Exercise requirements: Set down, unchanged, every line of the listing from its first line through the line that contains "Одной из причин", including both of those lines.

·····

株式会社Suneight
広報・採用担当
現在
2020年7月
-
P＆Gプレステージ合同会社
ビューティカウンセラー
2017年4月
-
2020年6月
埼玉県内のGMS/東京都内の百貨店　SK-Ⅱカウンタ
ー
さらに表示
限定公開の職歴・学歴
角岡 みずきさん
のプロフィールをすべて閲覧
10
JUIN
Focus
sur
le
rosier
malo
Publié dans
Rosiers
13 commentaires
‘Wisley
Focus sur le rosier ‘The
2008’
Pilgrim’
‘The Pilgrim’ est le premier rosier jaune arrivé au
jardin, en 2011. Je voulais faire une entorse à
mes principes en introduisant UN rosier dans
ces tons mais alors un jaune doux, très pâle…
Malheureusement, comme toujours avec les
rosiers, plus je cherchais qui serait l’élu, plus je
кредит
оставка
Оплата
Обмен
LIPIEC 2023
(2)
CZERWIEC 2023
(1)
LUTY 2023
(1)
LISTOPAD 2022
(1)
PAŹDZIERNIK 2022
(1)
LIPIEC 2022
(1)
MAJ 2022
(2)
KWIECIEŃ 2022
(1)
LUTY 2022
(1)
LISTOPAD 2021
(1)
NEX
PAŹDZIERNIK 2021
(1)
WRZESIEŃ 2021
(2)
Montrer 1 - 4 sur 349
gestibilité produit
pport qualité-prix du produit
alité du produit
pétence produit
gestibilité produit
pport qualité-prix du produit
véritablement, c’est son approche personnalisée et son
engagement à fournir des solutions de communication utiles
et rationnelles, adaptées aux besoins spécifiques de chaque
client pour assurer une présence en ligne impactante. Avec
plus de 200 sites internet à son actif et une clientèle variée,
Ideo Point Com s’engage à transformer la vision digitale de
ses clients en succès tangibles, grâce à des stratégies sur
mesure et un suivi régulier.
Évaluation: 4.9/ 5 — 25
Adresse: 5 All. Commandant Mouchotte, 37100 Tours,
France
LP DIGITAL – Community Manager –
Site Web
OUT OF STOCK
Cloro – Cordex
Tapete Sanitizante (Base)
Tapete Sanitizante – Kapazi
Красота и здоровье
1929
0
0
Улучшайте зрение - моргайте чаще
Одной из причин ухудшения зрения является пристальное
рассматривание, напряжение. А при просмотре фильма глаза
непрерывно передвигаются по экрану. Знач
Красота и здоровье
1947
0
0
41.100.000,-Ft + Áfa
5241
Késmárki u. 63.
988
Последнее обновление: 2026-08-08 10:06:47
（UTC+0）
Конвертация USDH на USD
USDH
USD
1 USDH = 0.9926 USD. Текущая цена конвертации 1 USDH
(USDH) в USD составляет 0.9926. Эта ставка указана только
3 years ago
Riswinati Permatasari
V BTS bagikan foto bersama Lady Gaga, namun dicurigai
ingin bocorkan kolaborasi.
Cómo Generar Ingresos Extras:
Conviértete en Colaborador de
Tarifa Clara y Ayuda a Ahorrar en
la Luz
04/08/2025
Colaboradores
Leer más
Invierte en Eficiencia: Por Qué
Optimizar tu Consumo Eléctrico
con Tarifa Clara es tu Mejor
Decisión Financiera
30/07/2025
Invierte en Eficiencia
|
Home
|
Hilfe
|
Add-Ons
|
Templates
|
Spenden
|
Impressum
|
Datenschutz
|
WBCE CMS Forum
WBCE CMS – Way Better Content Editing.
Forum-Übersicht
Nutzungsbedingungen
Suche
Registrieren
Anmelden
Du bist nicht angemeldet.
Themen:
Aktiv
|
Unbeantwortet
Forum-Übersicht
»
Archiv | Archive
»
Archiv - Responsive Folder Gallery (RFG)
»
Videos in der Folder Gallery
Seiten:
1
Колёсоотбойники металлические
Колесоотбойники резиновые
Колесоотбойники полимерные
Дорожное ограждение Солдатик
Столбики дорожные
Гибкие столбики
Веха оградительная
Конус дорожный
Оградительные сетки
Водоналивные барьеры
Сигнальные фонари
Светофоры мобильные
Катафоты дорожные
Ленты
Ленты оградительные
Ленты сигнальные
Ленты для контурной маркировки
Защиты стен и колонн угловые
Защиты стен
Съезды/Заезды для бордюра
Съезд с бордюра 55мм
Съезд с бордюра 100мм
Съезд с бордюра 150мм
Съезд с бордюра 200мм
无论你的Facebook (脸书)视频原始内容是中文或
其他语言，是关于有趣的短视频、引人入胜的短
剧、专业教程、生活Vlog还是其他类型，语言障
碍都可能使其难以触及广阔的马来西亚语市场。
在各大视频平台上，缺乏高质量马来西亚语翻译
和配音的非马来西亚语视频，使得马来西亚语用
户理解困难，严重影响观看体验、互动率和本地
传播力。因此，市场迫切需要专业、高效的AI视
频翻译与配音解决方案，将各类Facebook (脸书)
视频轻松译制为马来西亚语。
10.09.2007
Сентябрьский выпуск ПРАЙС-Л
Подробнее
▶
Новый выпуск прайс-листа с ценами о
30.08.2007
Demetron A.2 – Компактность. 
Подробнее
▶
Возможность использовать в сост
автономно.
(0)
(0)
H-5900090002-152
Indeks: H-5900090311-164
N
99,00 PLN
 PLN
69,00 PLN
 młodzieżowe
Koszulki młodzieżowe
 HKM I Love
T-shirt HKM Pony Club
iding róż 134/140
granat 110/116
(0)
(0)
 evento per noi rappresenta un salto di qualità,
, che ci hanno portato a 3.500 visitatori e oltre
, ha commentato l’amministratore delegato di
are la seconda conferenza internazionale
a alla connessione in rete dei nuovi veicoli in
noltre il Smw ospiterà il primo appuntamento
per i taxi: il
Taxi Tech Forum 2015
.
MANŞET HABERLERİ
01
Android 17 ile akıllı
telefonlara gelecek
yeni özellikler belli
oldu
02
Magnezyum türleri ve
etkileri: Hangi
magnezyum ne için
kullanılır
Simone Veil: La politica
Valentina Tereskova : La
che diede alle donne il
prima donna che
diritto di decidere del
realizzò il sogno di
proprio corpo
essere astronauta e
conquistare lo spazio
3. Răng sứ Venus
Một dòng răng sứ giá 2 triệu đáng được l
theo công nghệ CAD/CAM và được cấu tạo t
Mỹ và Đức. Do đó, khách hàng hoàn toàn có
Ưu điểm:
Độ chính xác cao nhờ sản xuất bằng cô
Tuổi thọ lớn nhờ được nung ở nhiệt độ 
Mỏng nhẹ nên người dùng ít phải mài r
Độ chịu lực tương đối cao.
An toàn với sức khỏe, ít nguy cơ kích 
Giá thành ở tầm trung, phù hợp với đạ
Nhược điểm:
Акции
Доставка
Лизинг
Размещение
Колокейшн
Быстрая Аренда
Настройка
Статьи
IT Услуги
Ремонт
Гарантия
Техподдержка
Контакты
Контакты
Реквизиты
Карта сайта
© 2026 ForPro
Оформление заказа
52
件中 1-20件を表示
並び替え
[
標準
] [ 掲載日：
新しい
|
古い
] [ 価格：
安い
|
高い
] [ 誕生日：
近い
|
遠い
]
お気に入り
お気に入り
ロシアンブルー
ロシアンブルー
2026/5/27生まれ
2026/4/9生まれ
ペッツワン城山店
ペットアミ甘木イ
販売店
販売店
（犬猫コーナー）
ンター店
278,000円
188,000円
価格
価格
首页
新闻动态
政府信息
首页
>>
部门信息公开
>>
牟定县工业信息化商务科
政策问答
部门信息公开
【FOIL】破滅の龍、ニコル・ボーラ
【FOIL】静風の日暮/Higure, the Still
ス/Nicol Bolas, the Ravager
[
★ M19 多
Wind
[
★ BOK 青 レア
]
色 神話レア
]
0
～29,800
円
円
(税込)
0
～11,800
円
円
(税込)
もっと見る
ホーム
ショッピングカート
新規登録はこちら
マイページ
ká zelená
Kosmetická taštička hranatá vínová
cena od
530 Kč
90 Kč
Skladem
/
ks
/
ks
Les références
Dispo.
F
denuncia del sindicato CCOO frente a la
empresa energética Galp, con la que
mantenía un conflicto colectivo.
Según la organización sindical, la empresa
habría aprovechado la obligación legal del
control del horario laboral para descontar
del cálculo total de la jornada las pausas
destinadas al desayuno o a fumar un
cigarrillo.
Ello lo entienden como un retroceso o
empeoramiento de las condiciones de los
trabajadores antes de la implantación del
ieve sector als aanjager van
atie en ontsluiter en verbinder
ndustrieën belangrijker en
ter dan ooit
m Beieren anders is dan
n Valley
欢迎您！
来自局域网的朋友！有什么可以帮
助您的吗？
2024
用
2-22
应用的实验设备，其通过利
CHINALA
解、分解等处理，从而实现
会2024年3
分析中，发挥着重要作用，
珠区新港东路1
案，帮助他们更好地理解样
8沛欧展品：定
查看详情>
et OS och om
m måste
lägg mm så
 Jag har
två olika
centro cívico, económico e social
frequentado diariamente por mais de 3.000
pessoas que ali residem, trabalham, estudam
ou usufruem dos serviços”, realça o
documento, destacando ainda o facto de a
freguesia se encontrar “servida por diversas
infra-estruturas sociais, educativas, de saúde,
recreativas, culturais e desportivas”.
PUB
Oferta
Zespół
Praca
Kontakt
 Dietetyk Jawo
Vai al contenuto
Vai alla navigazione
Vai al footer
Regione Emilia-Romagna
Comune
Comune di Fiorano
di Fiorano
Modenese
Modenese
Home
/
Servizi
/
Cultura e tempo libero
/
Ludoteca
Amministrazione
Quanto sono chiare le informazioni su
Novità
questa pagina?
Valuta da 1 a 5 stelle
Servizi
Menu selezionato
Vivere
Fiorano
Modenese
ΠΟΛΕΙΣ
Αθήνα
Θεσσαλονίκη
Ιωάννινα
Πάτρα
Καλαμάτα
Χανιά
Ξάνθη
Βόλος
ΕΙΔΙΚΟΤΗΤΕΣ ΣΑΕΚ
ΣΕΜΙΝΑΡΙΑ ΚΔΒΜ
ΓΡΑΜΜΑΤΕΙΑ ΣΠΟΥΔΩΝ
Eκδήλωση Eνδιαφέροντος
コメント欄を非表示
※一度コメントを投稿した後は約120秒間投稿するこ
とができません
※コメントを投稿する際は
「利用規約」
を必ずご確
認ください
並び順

·····

Finished exercise:
株式会社Suneight
広報・採用担当
現在
2020年7月
-
P＆Gプレステージ合同会社
ビューティカウンセラー
2017年4月
-
2020年6月
埼玉県内のGMS/東京都内の百貨店　SK-Ⅱカウンタ
ー
さらに表示
限定公開の職歴・学歴
角岡 みずきさん
のプロフィールをすべて閲覧
10
JUIN
Focus
sur
le
rosier
malo
Publié dans
Rosiers
13 commentaires
‘Wisley
Focus sur le rosier ‘The
2008’
Pilgrim’
‘The Pilgrim’ est le premier rosier jaune arrivé au
jardin, en 2011. Je voulais faire une entorse à
mes principes en introduisant UN rosier dans
ces tons mais alors un jaune doux, très pâle…
Malheureusement, comme toujours avec les
rosiers, plus je cherchais qui serait l’élu, plus je
кредит
оставка
Оплата
Обмен
LIPIEC 2023
(2)
CZERWIEC 2023
(1)
LUTY 2023
(1)
LISTOPAD 2022
(1)
PAŹDZIERNIK 2022
(1)
LIPIEC 2022
(1)
MAJ 2022
(2)
KWIECIEŃ 2022
(1)
LUTY 2022
(1)
LISTOPAD 2021
(1)
NEX
PAŹDZIERNIK 2021
(1)
WRZESIEŃ 2021
(2)
Montrer 1 - 4 sur 349
gestibilité produit
pport qualité-prix du produit
alité du produit
pétence produit
gestibilité produit
pport qualité-prix du produit
véritablement, c’est son approche personnalisée et son
engagement à fournir des solutions de communication utiles
et rationnelles, adaptées aux besoins spécifiques de chaque
client pour assurer une présence en ligne impactante. Avec
plus de 200 sites internet à son actif et une clientèle variée,
Ideo Point Com s’engage à transformer la vision digitale de
ses clients en succès tangibles, grâce à des stratégies sur
mesure et un suivi régulier.
Évaluation: 4.9/ 5 — 25
Adresse: 5 All. Commandant Mouchotte, 37100 Tours,
France
LP DIGITAL – Community Manager –
Site Web
OUT OF STOCK
Cloro – Cordex
Tapete Sanitizante (Base)
Tapete Sanitizante – Kapazi
Красота и здоровье
1929
0
0
Улучшайте зрение - моргайте чаще
Одной из причин ухудшения зрения является пристальное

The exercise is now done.